DATASET EXCERPTS Block Start
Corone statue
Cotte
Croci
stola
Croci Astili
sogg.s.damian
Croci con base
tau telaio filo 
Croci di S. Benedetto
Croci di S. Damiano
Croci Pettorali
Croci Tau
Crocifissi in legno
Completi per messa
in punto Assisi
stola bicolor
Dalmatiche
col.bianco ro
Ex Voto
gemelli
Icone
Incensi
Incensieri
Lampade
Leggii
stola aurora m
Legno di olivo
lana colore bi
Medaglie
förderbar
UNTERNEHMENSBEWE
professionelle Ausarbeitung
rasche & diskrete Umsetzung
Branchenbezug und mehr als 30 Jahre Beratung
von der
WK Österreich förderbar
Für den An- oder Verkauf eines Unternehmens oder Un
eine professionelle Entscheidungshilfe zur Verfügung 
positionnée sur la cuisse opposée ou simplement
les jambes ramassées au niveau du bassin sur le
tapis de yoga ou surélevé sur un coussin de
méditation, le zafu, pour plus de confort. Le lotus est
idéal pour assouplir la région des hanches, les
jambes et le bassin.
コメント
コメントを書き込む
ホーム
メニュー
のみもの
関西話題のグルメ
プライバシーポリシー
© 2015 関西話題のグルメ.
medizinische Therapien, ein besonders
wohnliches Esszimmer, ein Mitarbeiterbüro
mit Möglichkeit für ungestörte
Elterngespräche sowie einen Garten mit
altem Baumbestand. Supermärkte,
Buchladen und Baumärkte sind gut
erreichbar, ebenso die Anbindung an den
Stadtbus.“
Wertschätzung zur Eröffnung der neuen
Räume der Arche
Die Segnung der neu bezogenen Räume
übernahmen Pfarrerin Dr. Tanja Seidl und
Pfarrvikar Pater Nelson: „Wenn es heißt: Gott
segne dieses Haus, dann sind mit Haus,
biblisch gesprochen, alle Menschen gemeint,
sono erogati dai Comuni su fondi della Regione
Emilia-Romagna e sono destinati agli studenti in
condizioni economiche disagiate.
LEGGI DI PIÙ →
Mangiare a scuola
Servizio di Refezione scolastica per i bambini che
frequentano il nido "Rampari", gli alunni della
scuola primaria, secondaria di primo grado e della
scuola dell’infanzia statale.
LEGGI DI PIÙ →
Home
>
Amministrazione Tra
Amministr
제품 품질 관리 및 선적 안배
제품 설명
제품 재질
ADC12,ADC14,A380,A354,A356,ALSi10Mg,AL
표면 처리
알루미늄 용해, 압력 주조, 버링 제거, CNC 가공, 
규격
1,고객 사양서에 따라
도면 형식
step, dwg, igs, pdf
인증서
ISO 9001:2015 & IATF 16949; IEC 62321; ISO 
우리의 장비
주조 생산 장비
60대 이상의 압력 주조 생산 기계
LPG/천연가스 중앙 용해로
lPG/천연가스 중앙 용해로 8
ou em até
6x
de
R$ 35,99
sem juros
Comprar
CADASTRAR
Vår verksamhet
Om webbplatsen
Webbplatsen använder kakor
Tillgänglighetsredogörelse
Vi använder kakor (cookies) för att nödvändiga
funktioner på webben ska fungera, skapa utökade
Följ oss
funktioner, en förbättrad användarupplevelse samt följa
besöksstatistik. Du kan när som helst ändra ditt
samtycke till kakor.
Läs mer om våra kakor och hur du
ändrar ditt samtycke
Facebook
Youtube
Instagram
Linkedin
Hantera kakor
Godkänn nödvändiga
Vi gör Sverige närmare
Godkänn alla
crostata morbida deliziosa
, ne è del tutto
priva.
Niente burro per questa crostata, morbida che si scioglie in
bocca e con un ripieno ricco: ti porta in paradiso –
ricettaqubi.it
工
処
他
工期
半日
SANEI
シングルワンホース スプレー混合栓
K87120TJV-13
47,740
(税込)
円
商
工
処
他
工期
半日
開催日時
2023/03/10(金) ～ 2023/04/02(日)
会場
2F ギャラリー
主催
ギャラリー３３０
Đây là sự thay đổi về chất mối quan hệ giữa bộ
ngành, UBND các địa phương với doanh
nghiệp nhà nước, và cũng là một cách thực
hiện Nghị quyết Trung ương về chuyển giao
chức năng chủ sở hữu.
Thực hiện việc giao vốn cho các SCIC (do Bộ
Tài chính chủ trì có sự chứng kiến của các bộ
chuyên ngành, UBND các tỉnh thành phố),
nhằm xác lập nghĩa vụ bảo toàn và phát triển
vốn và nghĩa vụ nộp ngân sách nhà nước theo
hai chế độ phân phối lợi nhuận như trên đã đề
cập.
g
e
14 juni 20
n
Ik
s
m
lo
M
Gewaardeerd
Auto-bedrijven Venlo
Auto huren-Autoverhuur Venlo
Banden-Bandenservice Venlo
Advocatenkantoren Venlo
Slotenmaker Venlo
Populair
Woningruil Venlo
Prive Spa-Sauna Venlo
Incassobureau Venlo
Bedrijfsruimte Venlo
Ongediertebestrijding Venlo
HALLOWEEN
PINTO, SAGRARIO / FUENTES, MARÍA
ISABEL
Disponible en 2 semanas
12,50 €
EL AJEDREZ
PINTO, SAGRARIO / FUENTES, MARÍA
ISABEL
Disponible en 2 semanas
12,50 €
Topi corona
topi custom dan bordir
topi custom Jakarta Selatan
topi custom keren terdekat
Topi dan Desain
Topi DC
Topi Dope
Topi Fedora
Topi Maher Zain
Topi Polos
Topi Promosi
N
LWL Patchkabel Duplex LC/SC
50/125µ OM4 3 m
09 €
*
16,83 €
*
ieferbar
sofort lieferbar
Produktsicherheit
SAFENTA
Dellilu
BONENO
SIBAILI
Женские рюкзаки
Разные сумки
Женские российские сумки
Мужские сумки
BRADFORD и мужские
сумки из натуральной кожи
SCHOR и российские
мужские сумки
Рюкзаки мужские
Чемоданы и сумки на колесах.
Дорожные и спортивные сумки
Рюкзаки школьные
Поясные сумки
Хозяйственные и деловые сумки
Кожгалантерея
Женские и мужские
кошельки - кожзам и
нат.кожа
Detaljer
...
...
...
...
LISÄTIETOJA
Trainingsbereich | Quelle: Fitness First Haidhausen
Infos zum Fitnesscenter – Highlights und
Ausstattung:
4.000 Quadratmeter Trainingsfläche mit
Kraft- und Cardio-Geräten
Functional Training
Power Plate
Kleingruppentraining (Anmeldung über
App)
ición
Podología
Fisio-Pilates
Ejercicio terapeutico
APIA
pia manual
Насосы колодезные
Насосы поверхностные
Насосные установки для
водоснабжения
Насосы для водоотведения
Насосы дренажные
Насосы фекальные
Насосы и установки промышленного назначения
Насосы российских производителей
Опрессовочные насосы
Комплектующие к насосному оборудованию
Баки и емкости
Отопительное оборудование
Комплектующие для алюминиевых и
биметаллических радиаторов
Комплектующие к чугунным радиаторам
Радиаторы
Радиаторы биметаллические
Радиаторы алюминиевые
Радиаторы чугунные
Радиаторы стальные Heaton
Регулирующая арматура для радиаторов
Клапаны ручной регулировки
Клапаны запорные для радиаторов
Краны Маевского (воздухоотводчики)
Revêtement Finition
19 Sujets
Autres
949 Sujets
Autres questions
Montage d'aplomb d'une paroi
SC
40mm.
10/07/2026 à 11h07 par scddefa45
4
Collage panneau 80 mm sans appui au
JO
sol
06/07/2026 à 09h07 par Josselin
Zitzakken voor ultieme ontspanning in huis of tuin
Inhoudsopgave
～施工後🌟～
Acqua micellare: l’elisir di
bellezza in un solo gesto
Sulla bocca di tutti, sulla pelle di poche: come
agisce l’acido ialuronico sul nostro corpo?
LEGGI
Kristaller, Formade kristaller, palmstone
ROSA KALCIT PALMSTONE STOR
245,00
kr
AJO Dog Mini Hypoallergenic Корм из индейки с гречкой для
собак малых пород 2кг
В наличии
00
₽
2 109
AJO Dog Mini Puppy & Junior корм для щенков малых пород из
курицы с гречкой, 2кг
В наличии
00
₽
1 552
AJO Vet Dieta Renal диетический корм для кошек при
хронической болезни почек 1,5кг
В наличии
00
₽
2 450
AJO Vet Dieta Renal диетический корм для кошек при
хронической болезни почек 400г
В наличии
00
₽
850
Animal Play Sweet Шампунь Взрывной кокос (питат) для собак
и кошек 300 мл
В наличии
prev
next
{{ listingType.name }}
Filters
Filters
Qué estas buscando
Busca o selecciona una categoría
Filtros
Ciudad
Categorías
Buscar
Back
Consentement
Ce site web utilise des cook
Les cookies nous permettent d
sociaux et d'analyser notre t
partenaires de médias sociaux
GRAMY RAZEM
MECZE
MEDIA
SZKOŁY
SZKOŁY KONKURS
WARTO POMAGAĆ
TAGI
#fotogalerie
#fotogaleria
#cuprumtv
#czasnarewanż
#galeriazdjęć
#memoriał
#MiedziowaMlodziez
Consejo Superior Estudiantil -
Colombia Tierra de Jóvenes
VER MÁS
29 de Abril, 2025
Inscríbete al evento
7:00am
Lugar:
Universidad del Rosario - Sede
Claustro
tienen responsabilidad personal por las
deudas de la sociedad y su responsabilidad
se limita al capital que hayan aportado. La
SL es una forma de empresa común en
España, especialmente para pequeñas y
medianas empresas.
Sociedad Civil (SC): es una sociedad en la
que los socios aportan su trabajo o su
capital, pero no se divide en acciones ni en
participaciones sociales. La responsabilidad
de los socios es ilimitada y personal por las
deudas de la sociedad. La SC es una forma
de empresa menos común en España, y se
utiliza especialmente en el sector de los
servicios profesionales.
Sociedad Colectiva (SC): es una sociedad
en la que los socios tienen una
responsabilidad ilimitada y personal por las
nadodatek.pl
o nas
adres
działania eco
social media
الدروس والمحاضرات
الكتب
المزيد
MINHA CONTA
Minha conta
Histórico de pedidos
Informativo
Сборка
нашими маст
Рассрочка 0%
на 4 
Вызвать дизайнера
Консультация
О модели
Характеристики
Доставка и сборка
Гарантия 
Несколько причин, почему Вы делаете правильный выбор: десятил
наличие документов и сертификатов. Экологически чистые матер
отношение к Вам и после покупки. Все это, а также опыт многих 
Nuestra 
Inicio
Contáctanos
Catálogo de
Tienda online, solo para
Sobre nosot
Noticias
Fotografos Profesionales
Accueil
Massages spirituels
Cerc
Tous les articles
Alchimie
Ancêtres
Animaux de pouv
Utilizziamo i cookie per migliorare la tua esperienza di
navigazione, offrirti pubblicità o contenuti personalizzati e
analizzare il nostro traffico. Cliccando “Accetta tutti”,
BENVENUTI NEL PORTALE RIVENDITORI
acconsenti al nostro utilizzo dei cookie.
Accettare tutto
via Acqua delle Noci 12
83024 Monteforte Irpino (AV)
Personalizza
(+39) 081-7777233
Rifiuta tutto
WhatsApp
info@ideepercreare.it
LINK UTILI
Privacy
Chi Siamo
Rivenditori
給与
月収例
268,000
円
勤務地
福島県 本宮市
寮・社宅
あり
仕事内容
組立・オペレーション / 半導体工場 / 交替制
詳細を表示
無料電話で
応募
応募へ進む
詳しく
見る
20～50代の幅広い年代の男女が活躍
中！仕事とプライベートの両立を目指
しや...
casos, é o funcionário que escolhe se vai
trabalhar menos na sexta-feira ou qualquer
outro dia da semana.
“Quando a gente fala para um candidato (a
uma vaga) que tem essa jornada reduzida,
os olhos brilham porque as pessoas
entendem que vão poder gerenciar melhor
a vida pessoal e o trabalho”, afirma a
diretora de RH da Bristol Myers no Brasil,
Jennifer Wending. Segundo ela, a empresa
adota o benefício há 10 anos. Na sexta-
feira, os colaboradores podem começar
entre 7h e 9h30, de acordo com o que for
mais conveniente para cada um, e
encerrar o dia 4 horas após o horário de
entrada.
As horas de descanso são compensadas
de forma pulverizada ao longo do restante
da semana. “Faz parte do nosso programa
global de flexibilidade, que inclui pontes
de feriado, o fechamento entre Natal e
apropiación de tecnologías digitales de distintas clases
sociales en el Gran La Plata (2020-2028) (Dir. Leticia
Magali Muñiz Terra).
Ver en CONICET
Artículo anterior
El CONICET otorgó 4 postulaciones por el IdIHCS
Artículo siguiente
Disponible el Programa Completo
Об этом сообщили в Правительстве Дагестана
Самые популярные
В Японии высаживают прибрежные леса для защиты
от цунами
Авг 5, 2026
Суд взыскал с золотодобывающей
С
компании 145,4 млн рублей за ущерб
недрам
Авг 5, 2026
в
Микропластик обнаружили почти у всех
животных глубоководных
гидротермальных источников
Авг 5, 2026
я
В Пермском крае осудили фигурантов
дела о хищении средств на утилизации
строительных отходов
DATASET EXCERPTS Block End
#### ACTIVITY
Return every line above that contains the string "пород". Case counts.

#### SOLUTION TO THIS TASK
собак малых пород 2кг
AJO Dog Mini Puppy & Junior корм для щенков малых пород из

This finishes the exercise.